# [TEXT PASSAGE]
_ _ _

Pietari Laurila is not a registered investment advisor and does not offer investment advisory, fund management or wealth management services.

Triangula Capital is a brand name, not an incorporated entity.

This page is provided for information purposes only. It is not a recommendation to copy the Triangula Capital strategy or to invest in any fund or security.

2009-2020 performance figures are from Pietari’s personal Interactive Brokers account. They are time-weighted returns calculated in accordance with the Global Investment Performance Standards (GIPS).

From 2021, performance is calculated by eToro.

Past performance is not indicative of future results.

Track Record

It is often said that past performance is not a guarantee of future performance.

That is true. But there is also some evidence indicating that portfolios that performed better in the past, do perform better in the future.

“[…] top-decile prior-alpha funds produce annual future alphas of about 150 bps, net of fees” Source

Risk warning: That is only one study. In general, past performance is not indicative of future results.

_ _ _

# [RECORD EXCERPTS]
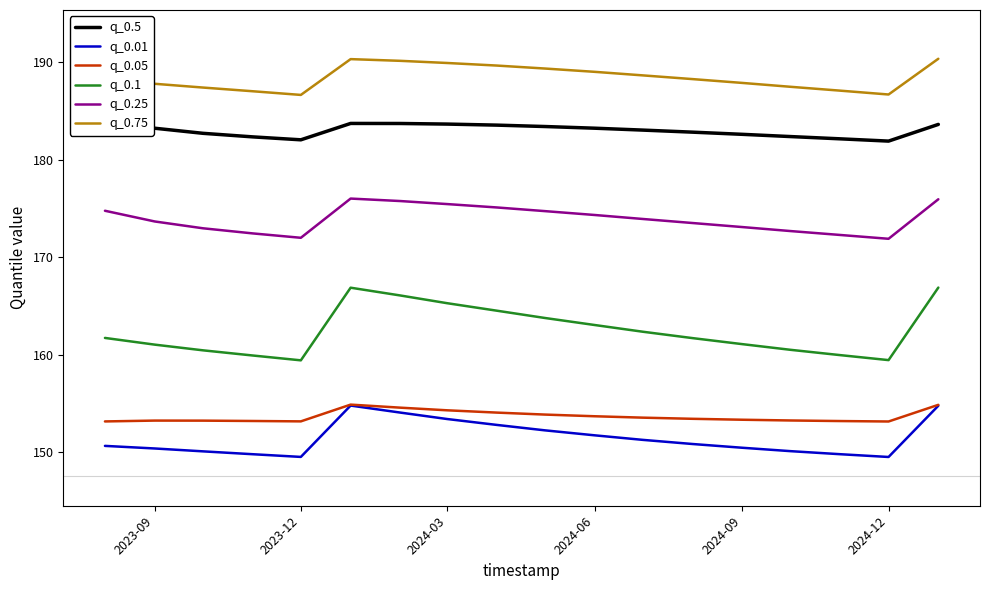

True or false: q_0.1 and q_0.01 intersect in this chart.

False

_ _ _

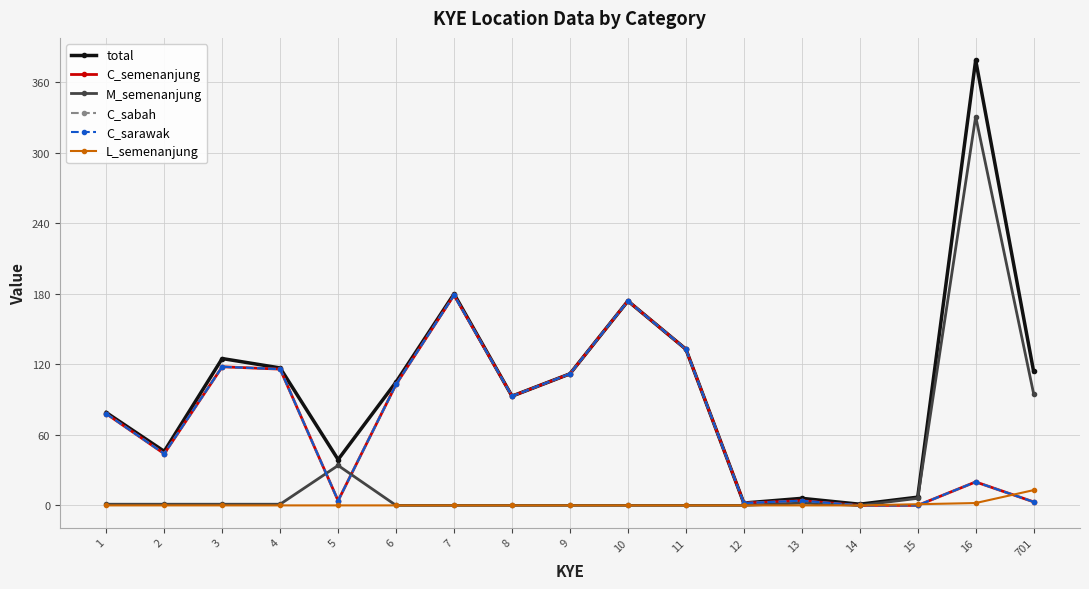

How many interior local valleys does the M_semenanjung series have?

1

_ _ _

# [REQUIREMENT]
Edit the track record text starting with "That is true." and going on through "general, past performance is not indicative of future results.", replacing "evidence" with "research". The items above are separate material, unrelated to the track record text.

# [SOLUTION TO THIS EXERCISE]
That is true. But there is also some research indicating that portfolios that performed better in the past, do perform better in the future.

“[…] top-decile prior-alpha funds produce annual future alphas of about 150 bps, net of fees” Source

Risk warning: That is only one study. In general, past performance is not indicative of future results.